William Stanley Merwin was born in New York City in 1927 and raised in Union City, New Jersey, and Scranton, Pennsylvania. The son of a Presbyterian minister, Merwin wrote his first verse at age five: a hymn inspired by his father’s reading of the King James Bible. He attended Princeton University, where he befriended John Berryman and Galway Kinnell and married his first wife, Dorothy Jeanne Ferry. Upon graduating, he moved to Europe, spending several years traveling, studying Romance languages, and working as a translator and tutor. He divorced Ferry and married Dido Milroy, with whom he lived in London.

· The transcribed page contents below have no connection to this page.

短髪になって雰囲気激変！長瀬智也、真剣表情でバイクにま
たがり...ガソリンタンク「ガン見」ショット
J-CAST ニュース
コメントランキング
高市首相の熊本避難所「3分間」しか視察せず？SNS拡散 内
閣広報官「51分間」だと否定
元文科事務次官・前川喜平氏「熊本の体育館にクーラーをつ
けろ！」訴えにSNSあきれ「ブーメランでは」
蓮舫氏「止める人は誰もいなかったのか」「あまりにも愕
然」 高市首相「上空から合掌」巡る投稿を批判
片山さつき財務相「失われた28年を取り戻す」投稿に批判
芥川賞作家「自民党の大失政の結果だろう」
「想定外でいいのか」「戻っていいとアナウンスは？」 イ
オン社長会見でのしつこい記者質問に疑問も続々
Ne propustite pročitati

On Merwin’s return to the United States, he became poet-in-residence at Cambridge’s Poets’ Theatre, and began associating with Robert Lowell and Sylvia Plath’s circle.

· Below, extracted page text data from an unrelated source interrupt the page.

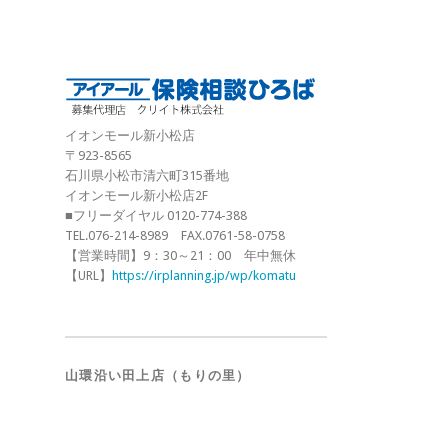
イオンモール新小松店
〒923-8565
石川県小松市清六町315番地
イオンモール新小松店2F
■フリーダイヤル 0120-774-388
TEL.076-214-8989 FAX.0761-58-0758
【営業時間】9：30～21：00 年中無休
【URL】
https://irplanning.jp/wp/komatu
山環沿い田上店（もりの里）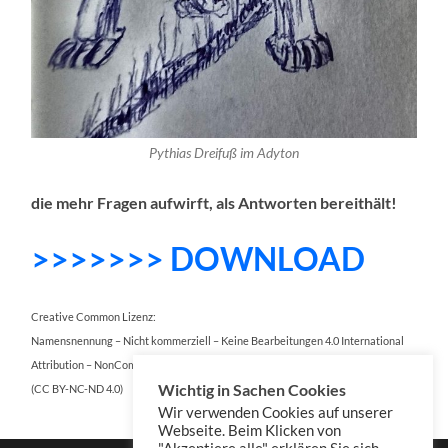
Pythias Dreifuß im Adyton
die mehr Fragen aufwirft, als Antworten bereithält!
>>>>>>> DOWNLOAD
Creative Common Lizenz:
Namensnennung – Nicht kommerziell – Keine Bearbeitungen 4.0 International
Attribution – NonCommercial – NoDerivatives 4.0 International
Wichtig in Sachen Cookies
(CC BY-NC-ND 4.0)
Wir verwenden Cookies auf unserer
Webseite. Beim Klicken von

Merwin’s first collection, A Mask for Janus, was selected by W. H. Auden as winner of the Yale Younger Poets Prize in 1952. This was merely the first of Merwin’s numerous recognitions over the next seven decades, a list that would grow to include nearly every honor possible for an American poet, including the National Book Award, two Pulitzer Prizes, the Bollingen Prize, the Tanning Prize, the Ruth Lilly Prize, and the Lannan Lifetime Achievement Award. In the 1960s, Merwin moved to New York, divorcing Milroy; in 1976, he moved to Hawaii to study Zen Buddhism. He purchased a former pineapple plantation in Maui and spent many years restoring it to rainforest with his third wife, Paula Schwartz, planting over 500 species of native palm. In 2010, this land became the Merwin Conservancy.

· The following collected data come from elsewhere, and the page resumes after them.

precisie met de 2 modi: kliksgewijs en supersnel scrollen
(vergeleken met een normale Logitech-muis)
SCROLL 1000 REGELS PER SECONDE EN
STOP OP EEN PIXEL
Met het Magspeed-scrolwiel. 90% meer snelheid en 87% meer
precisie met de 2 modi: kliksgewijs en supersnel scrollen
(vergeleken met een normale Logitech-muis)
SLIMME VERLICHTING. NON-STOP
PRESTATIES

The author of three dozen volumes of poetry, Merwin also translated poetry from nearly a dozen languages, wrote critical works, and was an advocate for anti-war and conservation causes. His poetry evolved with him over time, moving from formal work inspired by classical models to punctuation-free verse centering the line break, and incorporating themes of nature, wonder, myth, memory, and more. A major influence to generations of poets, Merwin died in 2019 at the age of 91.